Ciertamente, a la mayoría de los mexicanos nos gusta el fútbol y disfrutamos o sufrimos respectivamente los altibajos de nuestra selección.  Tenemos puesta la camiseta del equipo nacional; pero esta actitud no se contradice con la opción por los intereses nacionales. No sería exagerado decir que al contrario, pero por ahora vayamos a otro plano del asunto.

Lo que sucedió en el Senado es que se violó el reglamento interno al pretenderse limitar las participaciones de quienes nos oponemos a una legislación entreguista relacionada con los energéticos. Nuestros argumentos han sido apabullantes sobre el error de dejar los recursos energéticos en manos privadas que no buscan el desarrollo del país, sino la ganancia pronta y fácil. No se puede poner a competir a PEMEX con los grandes corporativos transnacionales cuya acumulación de recursos y tecnologías lleva más de un siglo en algunos casos, y en muchos más en condiciones de depredación.
Como antes se ha reiterado, los veneros del petróleo no deben ser escriturados para la mano extranjera. PEMEX no es una empresa que promueva la bancarrota ni mucho menos.  Si tiene dificultades financieras es por la sencilla razón de que cubre más de la tercera parte del gasto nacional y, por eso mismo, no ha podido tener una mayor rentabilidad. Para los legisladores del PRD no está claro cómo se van a asignar los contratos ni quién va a substituir a  PEMEX como fuente de recursos para el presupuesto nacional. Tampoco está claro cómo se explica o justifica el deterioro ambiental que va a generar una inversión privada sin mayores cortapisas. Hay muchas dudas y estas son compartidas por la mayor parte de los mexicanos.
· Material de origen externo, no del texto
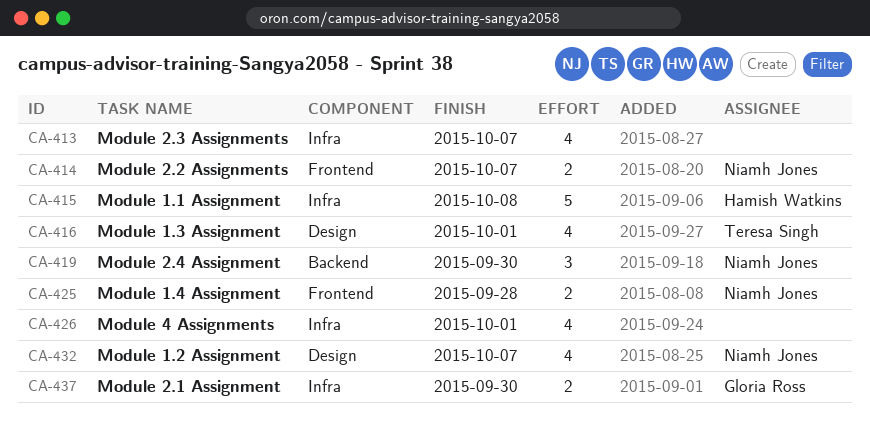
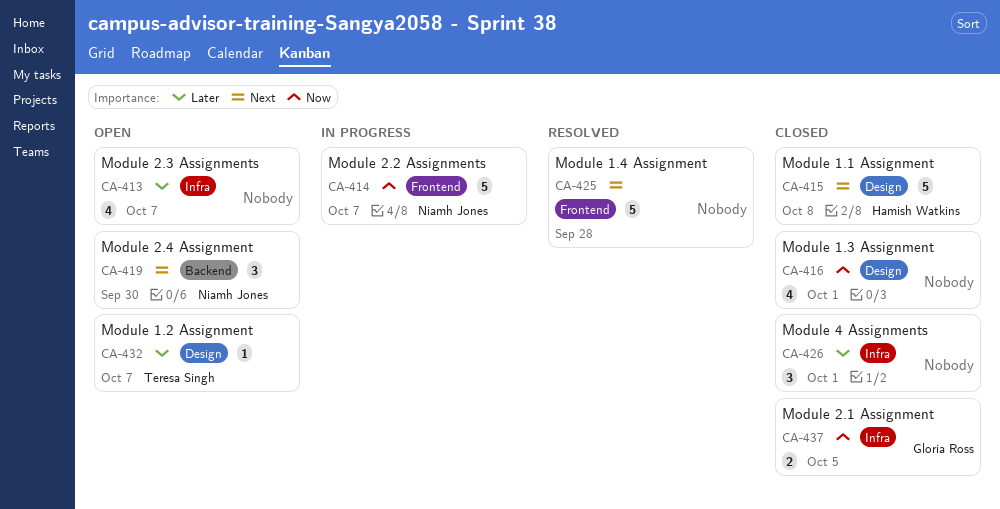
CA-414, estimate: 2 -> 5
CA-415, label: Infra -> Design
CA-416, owner: Teresa Singh -> none
CA-425, owner: Niamh Jones -> none
CA-425, estimate: 2 -> 5
CA-426, estimate: 4 -> 3
CA-432, owner: Niamh Jones -> Teresa Singh
CA-432, estimate: 4 -> 1
CA-437, due: Sep 30 -> Oct 5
Tampoco compartimos, junto con muchos mexicanos, la intención de desnacionalizar los recursos petroleros y demás energéticos, que hasta ahora constituían una verdadera reserva física de la soberanía nacional. Inclusive, el ánimo nacional se refleja en mediciones hechas por el propio gobierno.
Por esa razón el PRD, representado por su cuerpo de senadores de la República  abandonamos el recinto senatorial. Esta acción política de protesta  no significa que abandonemos el debate, porque el debate sobre el tema es nuestro mejor escenario.  Nuestro mayor recurso es el de esgrimir argumentos de peso para evitar que se consume una acción que contiene muchos elementos de traición a las mejores esencias del país que se llama México.

Tampoco se piense que caemos en un anacrónico exceso nacionalista. Hoy el mundo es diferente y está más interrelacionado. Por eso mismo, necesitamos fortalecer un esquema preventivo que nos permita interaccionar en el entorno mundial en mejores condiciones. No creemos que el fútbol sea una actividad de tontos; por el contrario, lo asumimos con entusiasmo y pasión. Lo que no queremos es que se confunda la actividad con la intención.



* El autor es Senador por Chiapas y Secretario de la Comisión de Estudios Legislativos, Primera.